Last week I had the chance to attend Randall Reeder’s Conservation Tillage & Technology Conference in Ada, Ohio. The event included a star-studded lineup of speakers who touched on no-till, cover crops and all things conservation. I had a chance to chat with retired professor and soil health scientist Warren Dick about his presentation, the conference as a whole and his contribution to no-till’s rich history.  

“No-Tillage is not so much about just building carbon in the soil, it's about building resilience in your system. As climate changes we get more extreme events. That carbon that we build into our soil helps infiltrate water during heavy rainfall events or helps store water during drought. I think the long-term no-tillage, where it shines, is the resiliency it provides to the cropping system.”

“I love coming here because you get the farmers here, you get the educators here, you get the extension people here. We are all talking together, learning from each other. What happens in the field, the farmer says well this is what I saw last year and then we can take that into our research program and then what we learn in our research program comes back to the farm so it’s just a great integration of people.”

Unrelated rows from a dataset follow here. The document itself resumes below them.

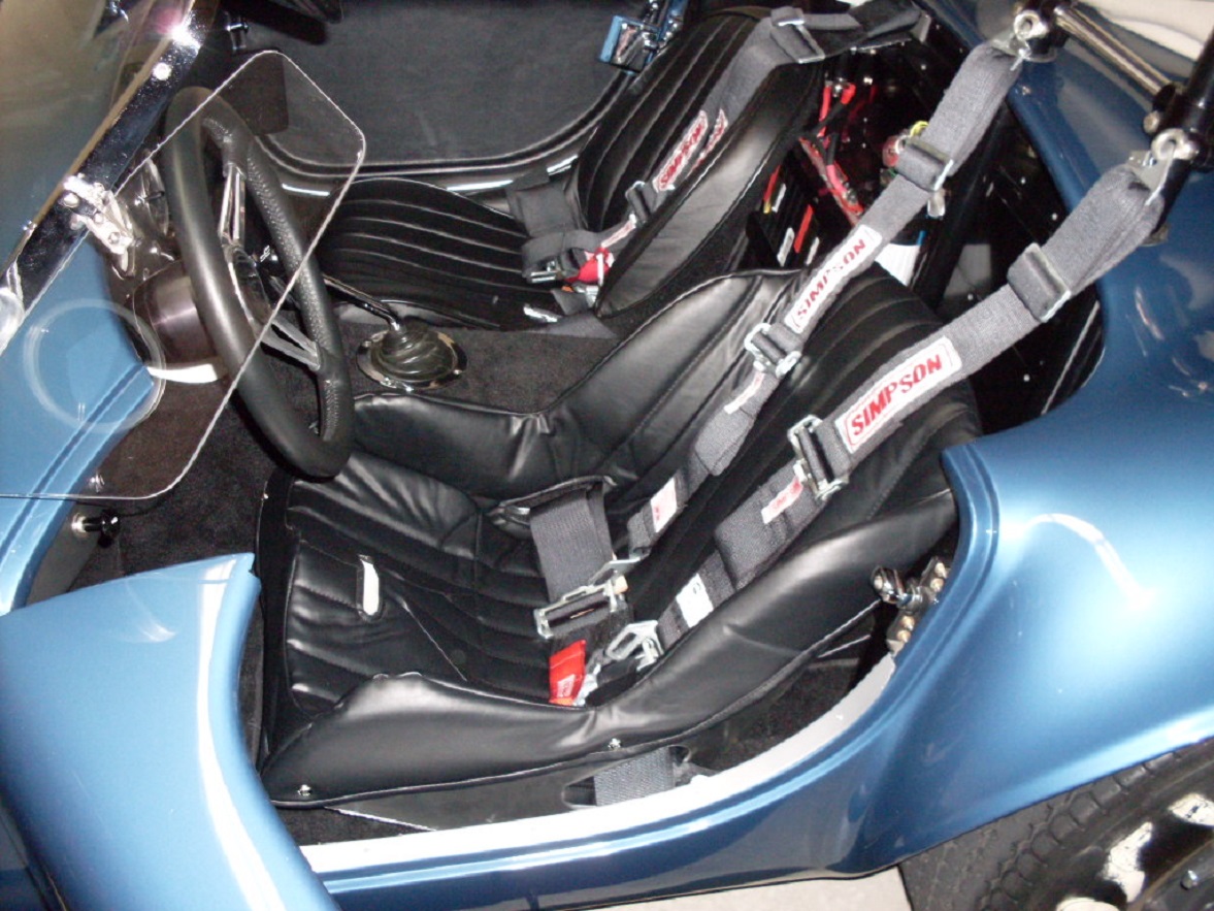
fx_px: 1333
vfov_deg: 37.7
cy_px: 456
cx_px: 607
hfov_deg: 49.0
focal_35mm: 38
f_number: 2.8
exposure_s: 1/45
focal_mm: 6.3
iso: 240
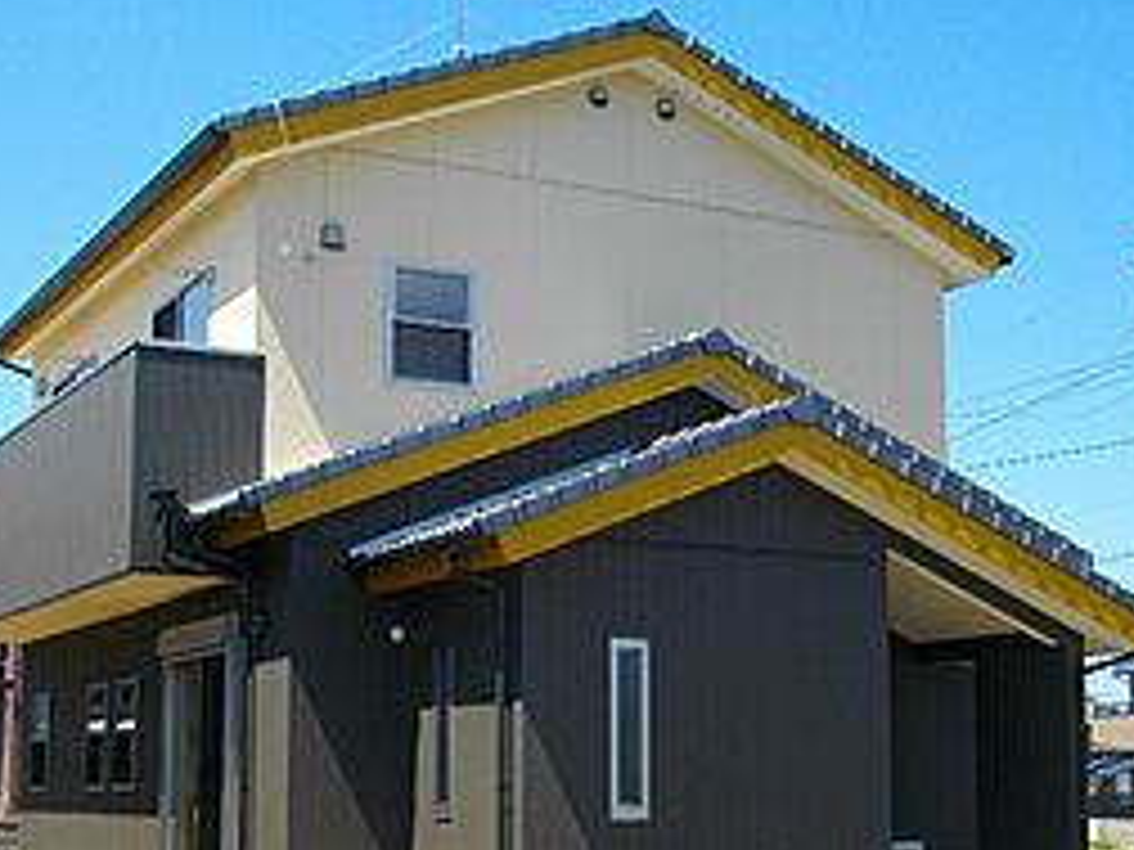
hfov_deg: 31.7
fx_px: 1998
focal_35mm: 61
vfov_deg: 24.0
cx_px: 540
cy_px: 504
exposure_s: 1/200
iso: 100
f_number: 6.3
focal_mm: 7.1
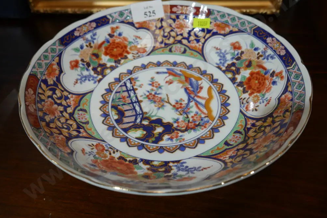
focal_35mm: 30
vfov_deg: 43.5
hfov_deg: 61.9
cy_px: 95
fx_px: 273
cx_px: 161
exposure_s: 1/60
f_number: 4
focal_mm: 14
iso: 200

“We claim we are the longest continuous no-till plots in the world. Kentucky and a few others will kind of argue with us. But they started in 1962 so 2024 makes us 62 years now. It started with the pioneers, Dr. Glover Triplett and Dr. Van Doren and when they retired  I took them over for 30+ years until I retired, but they have been such a wonderful outdoor laboratory about what happens when you continue to do no-tillage compared to where you do inversion tillage or plow tillage and they have measured those plots, so many people have come to measure those plots, we’ve given numerous workshops or field tours so they have just been a wonderful resource for Ohio.”